Die avond werd ik benaderd door de directeur van de particuliere school waar ik de laatste vijf jaar had gewerkt. Iedereen was bang. Iemand stond op dat moment in de file op een uitvalsweg van Kyiv. Sommige ouders geloofden dat er een invasie zou komen, en een week vóór Donkere Donderdag vertrokken ze naar Lviv, Chernivtsi of Oezjhorod in het westen van Oekraïne. Of ze verhuisden naar hun huisjes in Boetsja, Irpin of Hostomel, omdat ze dachten dat het daar veiliger was. Ze hadden allemaal steun nodig. En ik was de enige uit mijn kring die op die eerste dag besloot ten strijde te trekken.

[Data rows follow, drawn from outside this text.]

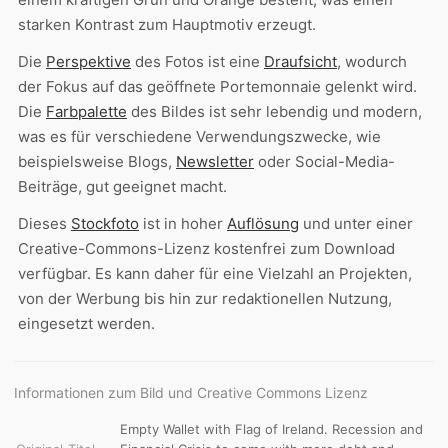
starken Kontrast zum Hauptmotiv erzeugt.
Die
Perspektive
des Fotos ist eine
Draufsicht
, wodurch
der Fokus auf das geöffnete Portemonnaie gelenkt wird.
Die
Farbpalette
des Bildes ist sehr lebendig und modern,
was es für verschiedene Verwendungszwecke, wie
beispielsweise Blogs,
Newsletter
oder Social-Media-
Beiträge, gut geeignet macht.
Dieses
Stockfoto
ist in hoher
Auflösung
und unter einer
Creative-Commons-Lizenz kostenfrei zum Download
verfügbar. Es kann daher für eine Vielzahl an Projekten,
von der Werbung bis hin zur redaktionellen Nutzung,
eingesetzt werden.
Informationen zum Bild und Creative Commons Lizenz
Empty Wallet with Flag of Ireland. Recession and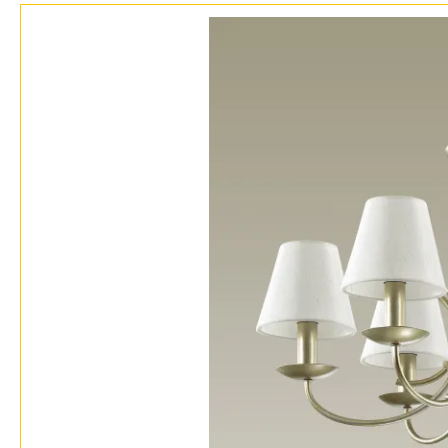
Контакты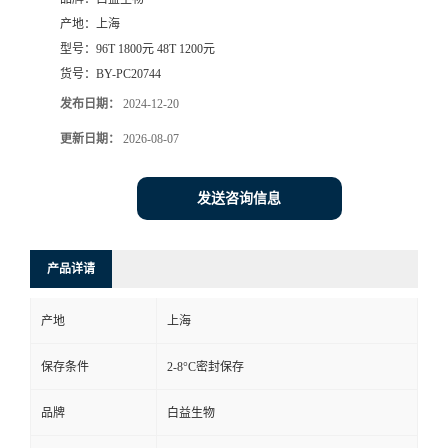
产地：
上海
型号：
96T 1800元 48T 1200元
货号：
BY-PC20744
发布日期：
2024-12-20
更新日期：
2026-08-07
发送咨询信息
产品详请
产地
上海
保存条件
2-8°C密封保存
品牌
白益生物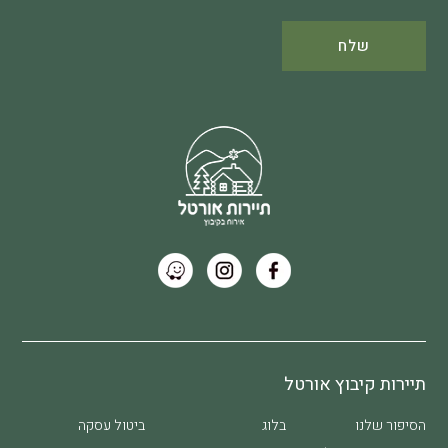
תיירות קיבוץ אורטל
הסיפור שלנו
בלוג
ביטול עסקה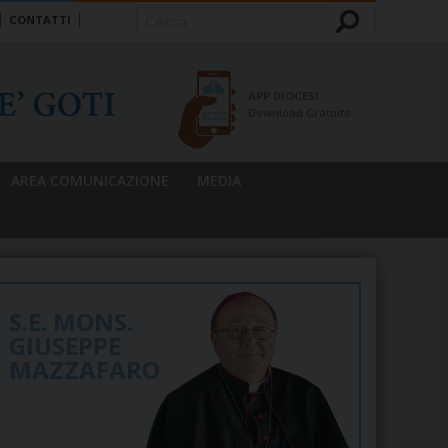
CONTATTI
Cerca
APP DIOCESI
Download Gratuito
AREA COMUNICAZIONE
MEDIA
S.E. MONS.
GIUSEPPE
MAZZAFARO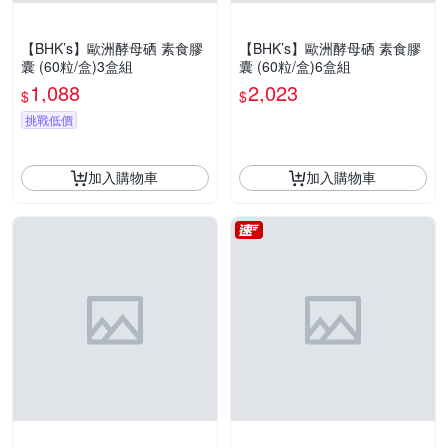
【BHK’s】歐洲酵母硒 素食膠
【BHK’s】歐洲酵母硒 素食膠
囊 (60粒/盒)3盒組
囊 (60粒/盒)6盒組
1,088
2,023
$
$
挑戰低價
加入購物車
加入購物車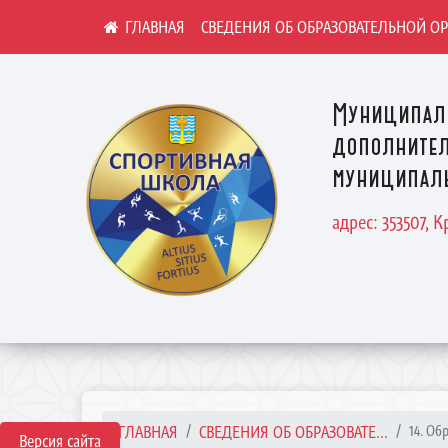
СВЕДЕНИЯ ОБ ОБРАЗОВАТЕЛЬНОЙ О
Муниципал
дополнител
муниципаль
адрес: 353507, 
ГЛАВНАЯ
СВЕДЕНИЯ ОБ ОБРАЗОВАТЕ...
14. Об
Версия сайта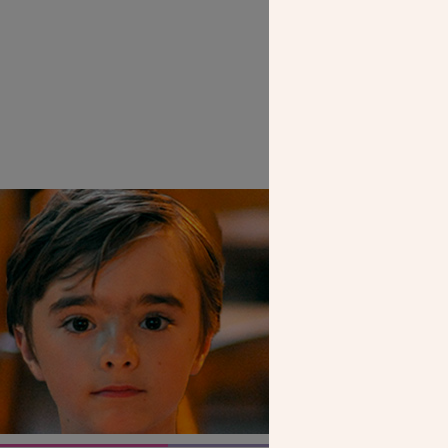
SEUL VOTR
NOUS PERME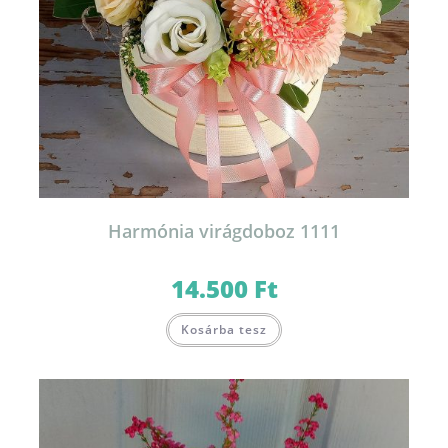
Harmónia virágdoboz 1111
14.500
Ft
Kosárba tesz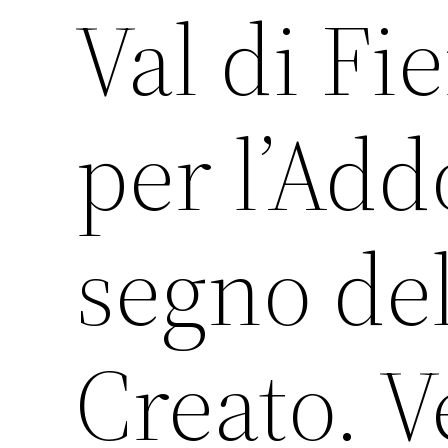
Val di Fi
per l’Add
segno del
Creato. V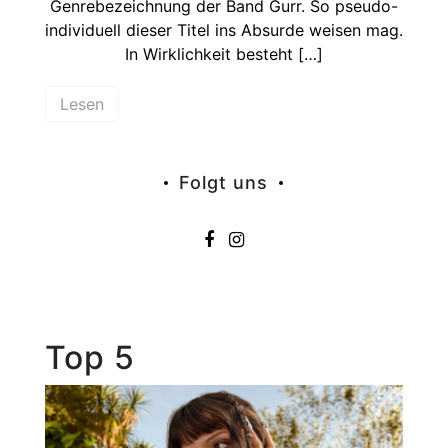
Genrebezeichnung der Band Gurr. So pseudo-
individuell dieser Titel ins Absurde weisen mag.
In Wirklichkeit besteht […]
Lesen
Folgt uns
Top 5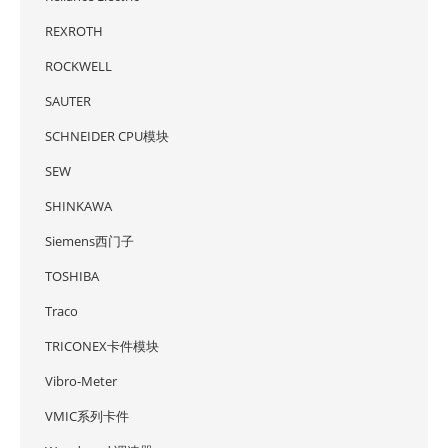
REXROTH
ROCKWELL
SAUTER
SCHNEIDER CPU模块
SEW
SHINKAWA
Siemens西门子
TOSHIBA
Traco
TRICONEX卡件模块
Vibro-Meter
VMIC系列卡件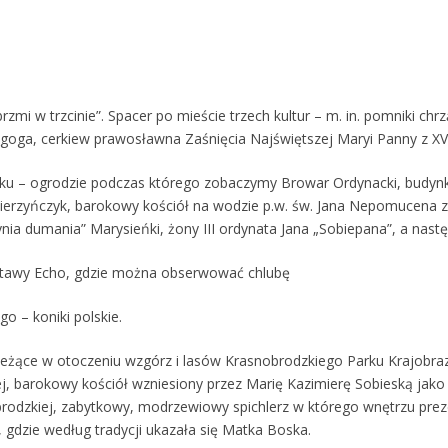
rzmi w trzcinie”. Spacer po mieście trzech kultur – m. in. pomniki ch
oga, cerkiew prawosławna Zaśnięcia Najświętszej Maryi Panny z XV
ku – ogrodzie podczas którego zobaczymy Browar Ordynacki, budynk
erzyńczyk, barokowy kościół na wodzie p.w. św. Jana Nepomucena z
nia dumania” Marysieńki, żony III ordynata Jana „Sobiepana”, a następ
 stawy Echo, gdzie można obserwować chlubę
 – koniki polskie.
leżące w otoczeniu wzgórz i lasów Krasnobrodzkiego Parku Krajobr
j, barokowy kościół wzniesiony przez Marię Kazimierę Sobieską ja
rodzkiej, zabytkowy, modrzewiowy spichlerz w którego wnętrzu pr
 gdzie według tradycji ukazała się Matka Boska.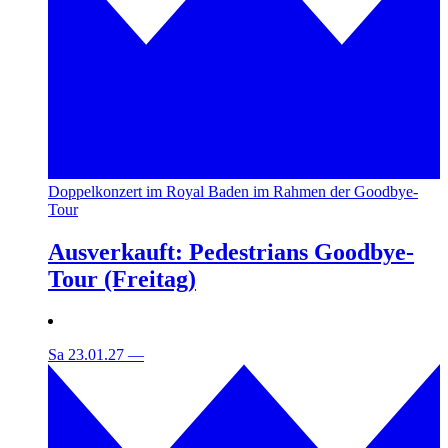
Doppelkonzert im Royal Baden im Rahmen der Goodbye-
Tour
Ausverkauft: Pedestrians Goodbye-
Tour (Freitag)
Sa 23.01.27
—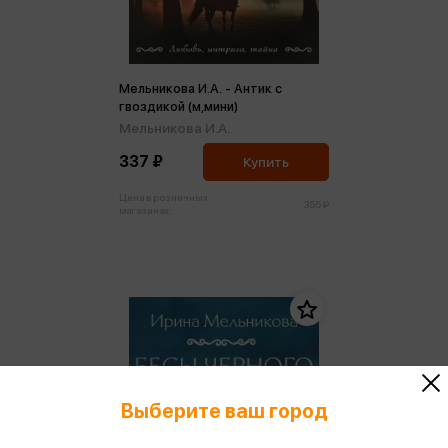
Мельникова И.А. - Антик с
гвоздикой (м,мини)
Мельникова И.А.
337 ₽
Купить
Цена в розничных
355 ₽
магазинах:
Выберите ваш город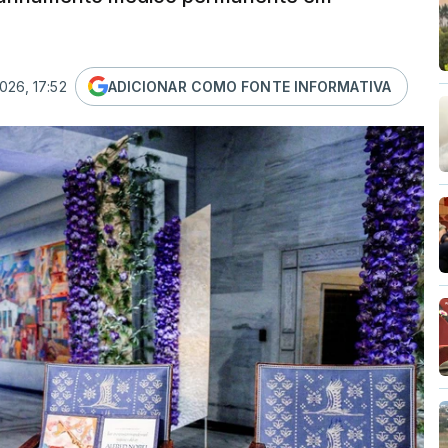
026, 17:52
ADICIONAR COMO FONTE INFORMATIVA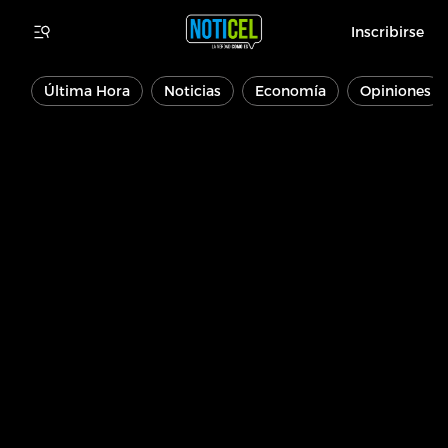
Inscribirse
Última Hora
Noticias
Economía
Opiniones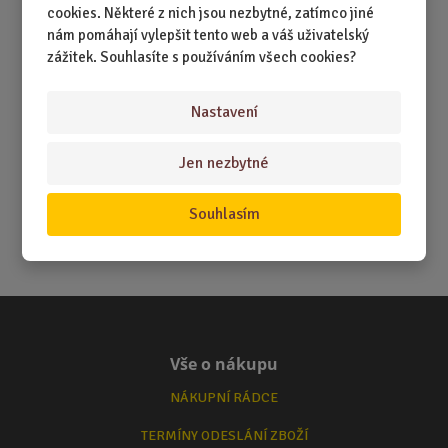
cookies. Některé z nich jsou nezbytné, zatímco jiné
nám pomáhají vylepšit tento web a váš uživatelský
zážitek. Souhlasíte s používáním všech cookies?
Nastavení
Jen nezbytné
Souhlasím
Vše o nákupu
NÁKUPNÍ RÁDCE
TERMÍNY ODESLÁNÍ ZBOŽÍ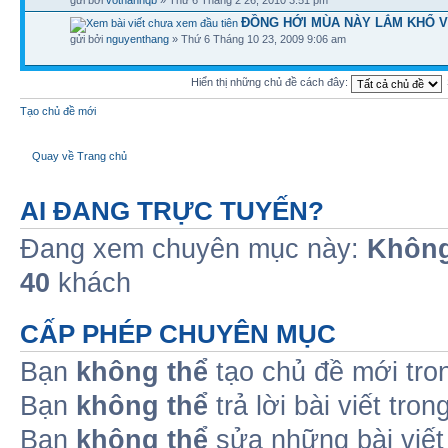
ĐỒNG HỚI MÙA NÀY LẮM KHỔ V
gửi bởi
nguyenthang
» Thứ 6 Tháng 10 23, 2009 9:06 am
Hiển thị những chủ đề cách đây:
Tạo chủ đề mới
Quay về Trang chủ
AI ĐANG TRỰC TUYẾN?
Đang xem chuyên mục này:
Không
40
khách
CẤP PHÉP CHUYÊN MỤC
Bạn
không thể
tạo chủ đề mới tro
Bạn
không thể
trả lời bài viết tro
Bạn
không thể
sửa những bài viết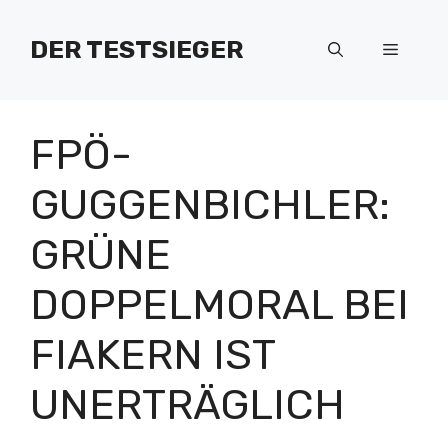
Zum
Inhalt
DER TESTSIEGER
Menü
springen
FPÖ-
GUGGENBICHLER:
GRÜNE
DOPPELMORAL BEI
FIAKERN IST
UNERTRÄGLICH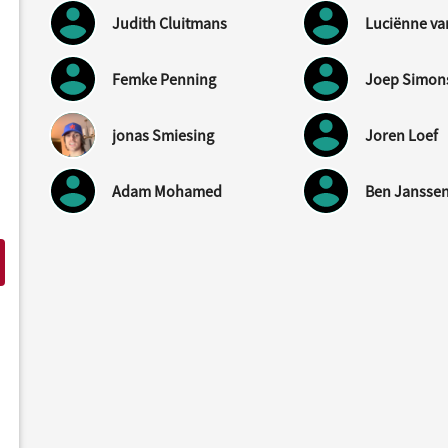
Judith Cluitmans
Femke Penning
Joep Simon
jonas Smiesing
Joren Loef
Adam Mohamed
Ben Jansse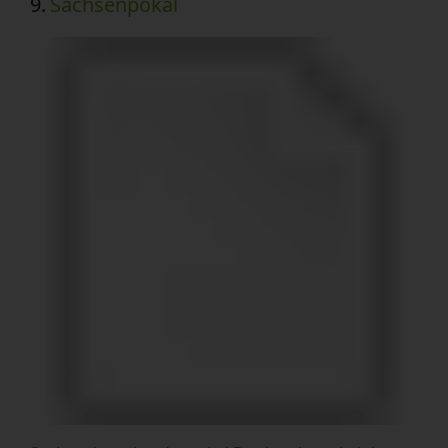
9.
Sachsenpokal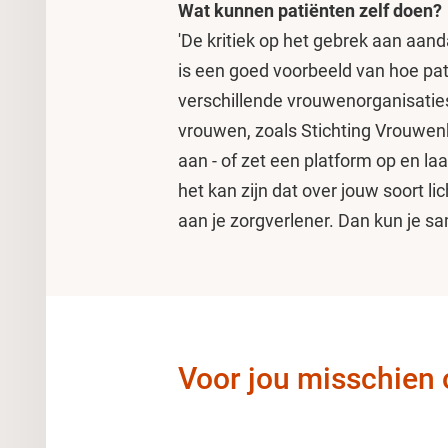
Wat kunnen patiënten zelf doen?
'De kritiek op het gebrek aan aanda
is een goed voorbeeld van hoe pat
verschillende vrouwenorganisaties
vrouwen, zoals Stichting Vrouwenh
aan - of zet een platform op en laat
het kan zijn dat over jouw soort l
aan je zorgverlener. Dan kun je sa
Voor jou misschien 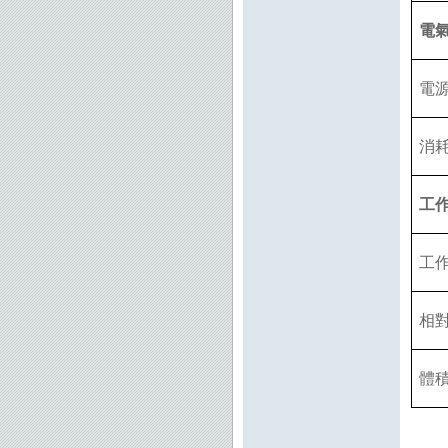
電
電
消
工
工
相
體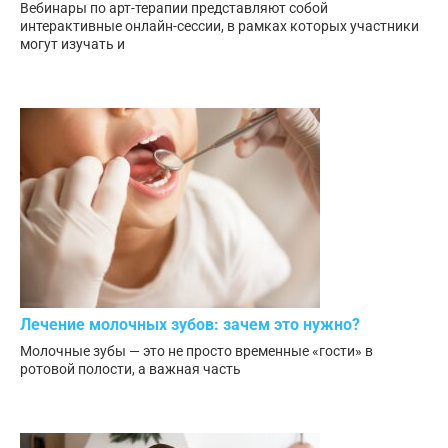
Вебинары по арт-терапии представляют собой
интерактивные онлайн-сессии, в рамках которых участники
могут изучать и
Лечение молочных зубов: зачем это нужно?
Молочные зубы — это не просто временные «гости» в
ротовой полости, а важная часть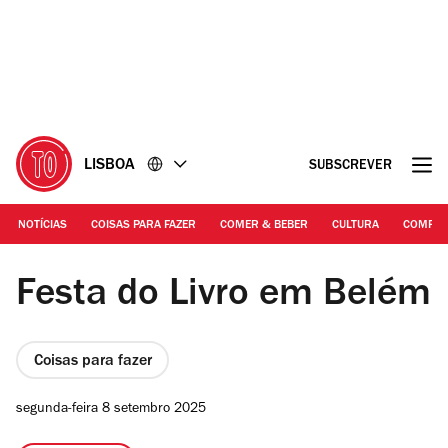
Ir
Ir
para
para
o
o
conteúdo
rodapé
LISBOA
SUBSCREVER
NOTÍCIAS
COISAS PARA FAZER
COMER & BEBER
CULTURA
COMPR
Fotografia: Arlindo Camacho | Palácio de Belém
Festa do Livro em Belém
Coisas para fazer
segunda-feira 8 setembro 2025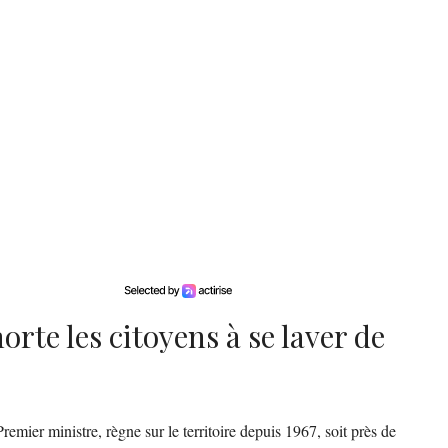
rte les citoyens à se laver de
 Premier ministre, règne sur le territoire depuis 1967, soit près de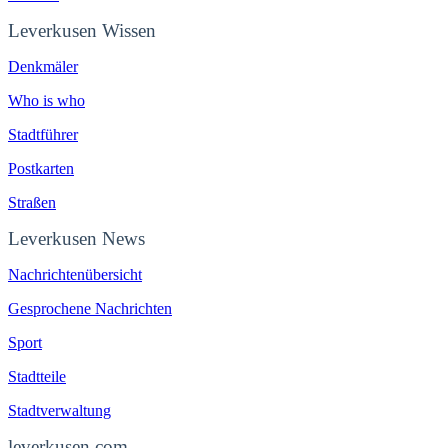
Leverkusen Wissen
Denkmäler
Who is who
Stadtführer
Postkarten
Straßen
Leverkusen News
Nachrichtenübersicht
Gesprochene Nachrichten
Sport
Stadtteile
Stadtverwaltung
leverkusen.com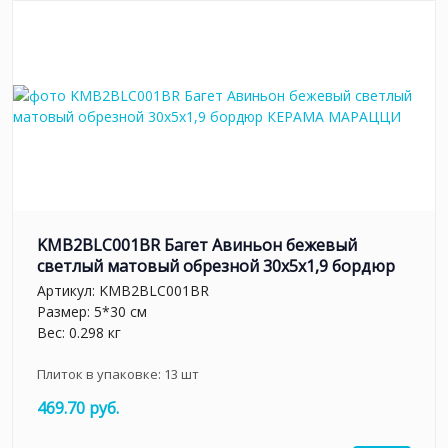
KMB2BLC001BR Багет Авиньон бежевый
светлый матовый обрезной 30x5x1,9 бордюр
Артикул:
KMB2BLC001BR
Размер: 5*30 см
Вес: 0.298 кг
Плиток в упаковке:
13
шт
469.70 руб.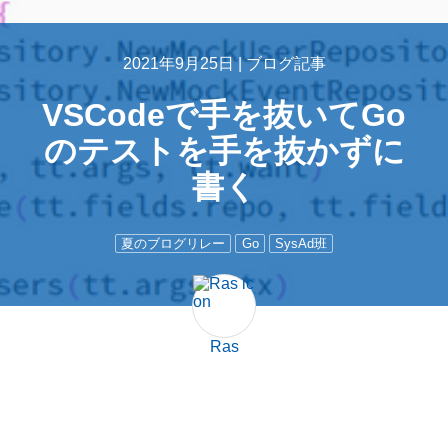
2021年9月25日 |
ブログ記事
VSCodeで手を抜いてGo
のテストを手を抜かずに
書く
夏のブログリレー
Go
SysAd班
Ras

De waarheid is dat ik er niet in slaagde me die dag aan te melden, hoewel ik langs drie militaire aanmeldingspunten ging. Bij het eerste stond ik vijf uur lang te wachten om uiteindelijk te horen dat er die dag geen wapens zouden zijn. Bij het tweede kreeg ik te horen dat het rekruteringscentrum van de Territoriale Strijdkrachten in Boetsja was gevestigd. Deze kleine en gezellige buitenwijk was nog niet bezet, het was te ver om er te voet heen te gaan. Ook wist niemand precies waar de Russen zich zouden kunnen bevinden. Er waren geruchten dat ze nog maar een paar kilometer van de stadsgrenzen verwijderd waren.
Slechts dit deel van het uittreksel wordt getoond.